John Roberts said: "Too much on cauliflowers. As Mark Twain noted (in Puddin'Head Wilson): "Cauliflower is nothing but cabbage with a college education.""

James Lindesay suggests this: "CAULIFLOWER ‘ALLA SICILIANA’

This vegetable gets mixed reviews in the cookery literature. Elizabeth David, no less, disliked its ‘coarse flavour and soggy texture’, but others have found distinctive and interesting things to do with its dramatic curds. The Indians cook cauliflower well, and so do the Italians; this recipe is one of a number that claim to be the Sicilian way with the vegetable. What they have in common is that the cauliflower is braised in olive oil and stock (or wine).

1 large fresh cauliflower
200ml vegetable stock (homemade or a cube)
75ml extra virgin olive oil
25g sultanas
25g pine nuts, lightly toasted in a dry pan
3 tbsp capers
3 cloves of garlic (peeled and sliced)
A bunch of coriander leaves (about 10g), finely chopped
the usual seasoning
lemon juice

Pre-heat the oven to 200ºC. Strip the cauliflower of its leaves and stalk, and cut into 2cm slices. Lay the slices in a small roasting tin. Pour over the stock, and sprinkle 1tbs. Cover with foil and cook in the oven until tender (about 45 minutes). The foil should be removed about halfway through.

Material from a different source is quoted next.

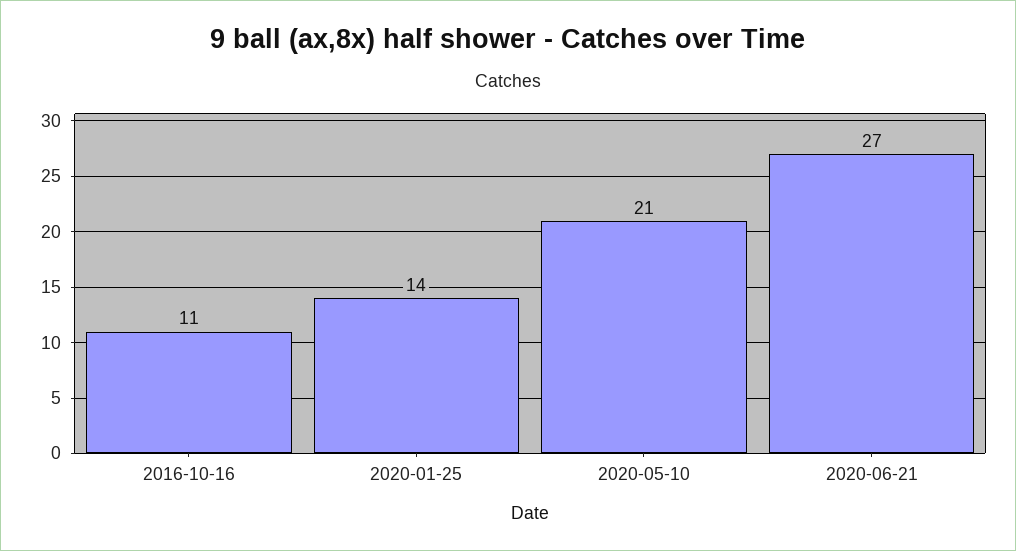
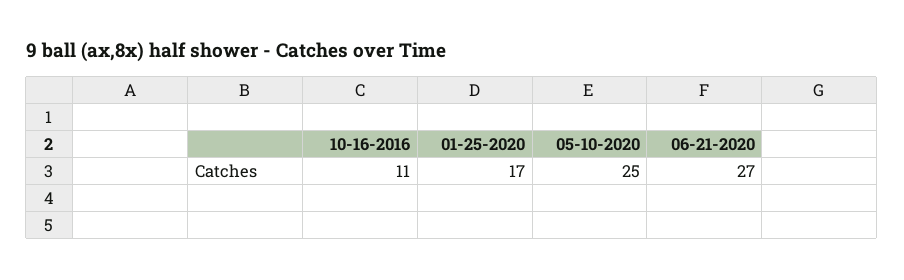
2020-01-25: 14 -> 17
2020-05-10: 21 -> 25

While the cauliflower is cooking, prepare the dressing. Soak the sultanas in hot water until soft (about 5 min). Put the remaining olive oil in a pan with the garlic slices and warm over a low heat for 5 minutes. Then remove the garlic and add the sultanas, pine nuts, capers and chopped coriander.

Drain the cauliflower and place in serving dish. Cover with the dressing, and season with salt, black pepper and lemon juice to taste. "

D O'Kelly wrote: "Cauliflower Soup: with the stock from boiling cauliflower, and milk, make a white sauce with sauteed onion and lots and lots of chopped sauteed garlic. Add cauliflower and heat through. "

John Perkins in Cumbria wrote: "The kids loved them raw - just about the only vegetable they would eat!"

We clearly have listeners of all ages: My son Harry (4 and a half years old) listened to your item on cauliflower (he is a PM fan) and said "I love cauliflower". Bob Bowie, Nettlestead, Kent"

Sarah in Worthing contacted us: "How I agree with the nice woman talking about cauliflower you just had on. My kids love it - in fact, they ask for cauliflower cheese for dinner often.

A very underrated veg - break it into florets, toss it in some oil and ground cumin and roast for about 20mins. Or braise it in olive oil, red wine and chilli. Yum!"

And last but not least: "The best way to cook cauliflower is to cut it into little florests and cook it slowly in carrot and coriander soup. The flavours balance each other beautifully. Everyone I serve this to absolutely loves it. Try it and see. Phyllis Brighouse, Wirral"

A cauliflower the day before yesterday.